_SOURCE TEXT_.
※
If we need more chips, can’t chip manufacturers just increase manufacturing capacity? In theory, it sounds easy, but production capacity and technology are challenging that intent.

For fabs to increase production, they need to install new manufacturing lines. They require new equipment, and capital equipment manufacturers are innovating to help fabs meet the increased demand. However, these tools are complex and expensive with a long product development cycle with lead times up to nine months. It is difficult for capital equipment manufacturers to pivot their production lines that rely on traditional manufacturing technologies, and scale to meet unexpected demand growth.

 

Accelerating Innovation with Additive Manufacturing

Traditional manufacturing workflows are hampered by several limitations. If a capital equipment manufacturer needs to surge order a part, it may require more resources than one supplier can handle. The overhead required to set up an additional supplier is prohibitive. Additionally, with the desire to create and deliver more productive equipment more quickly, traditional product development workflows are lengthy and cumbersome due to the need for tooling.
※
Recorded data

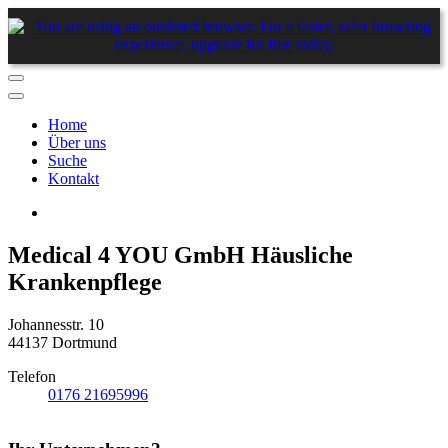
Home
Über uns
Suche
Kontakt
Medical 4 YOU GmbH Häusliche
Krankenpflege
Johannesstr. 10
44137 Dortmund
Telefon
0176 21695996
※
Quote the passage on chip manufacturing capacity word for word, covering the stretch from "Accelerating Innovation with" through "need for tooling.".

_OUTPUT OF THE TASK_.
Accelerating Innovation with Additive Manufacturing

Traditional manufacturing workflows are hampered by several limitations. If a capital equipment manufacturer needs to surge order a part, it may require more resources than one supplier can handle. The overhead required to set up an additional supplier is prohibitive. Additionally, with the desire to create and deliver more productive equipment more quickly, traditional product development workflows are lengthy and cumbersome due to the need for tooling.